Only one article included in our review reported that there were no adverse effects, while the others did not mention them. Thus, no firm conclusions can be drawn from our meta-analysis regarding possible adverse events. Previously studies have reported that rTMS is safe for treating both poststroke motor disorder and aphasia [50, 51]. However, several articles have reported that patients experienced dizziness [52], headache [45], anxiety [53], and other discomforts after rTMS treatment. These adverse events may be related to the high stimulation intensity of rTMS and individual participant differences. Therefore, it is necessary to conduct additional studies to determine the safety of rTMS for treatment of patients with PSMD.

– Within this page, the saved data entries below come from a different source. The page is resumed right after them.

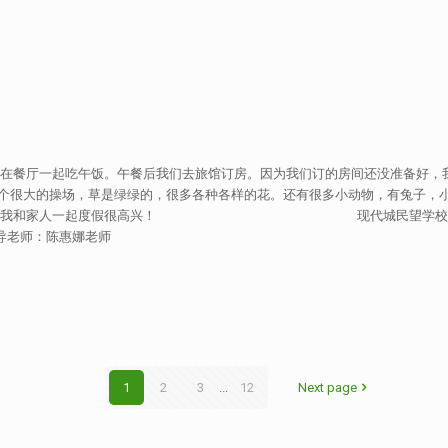
们在餐厅一起吃午饭。午餐后我们去旅馆订房。因为我们订的房间还没准备好，
个很大的操场，草是绿绿的，很多各种各样的花。还有很多小动物，有兔子，小
我和家人一起度假很高兴！ 现代城民望学校剑桥小学部 四年级A班 Sekol
tian 指导老师：陈惠娜老师
1
2
3
...
12
Next page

One limitation of our study was the small number of eligible papers on patients with PSMD. As a result, we did not examine funnel plots to evaluate publication bias. While our findings support the use of rTMS in clinical practice for improving memory performance, MoCA and MBI scores among patients with PSMD, the duration of its efficacy is still unknown as long-term follow-up studies are limited. Future studies should extend the follow-up observation period to explore the time point at which the best long-term outcomes can be obtained and to provide new insights into the long-term benefits of rTMS treatment for PSMD. Additionally, mechanical embolectomy is closely associated with stroke outcomes and future analyses should control for the impact of this factor on results. Future clinical trials should control for confounding factors and stratify patients according to the type of PSMD to improve data quality and determine the best stimulation strategy. Furthermore, future studies need to improve clarity of methodological details regarding trial design by including information about allocation concealment and blinding to decrease the risk of bias.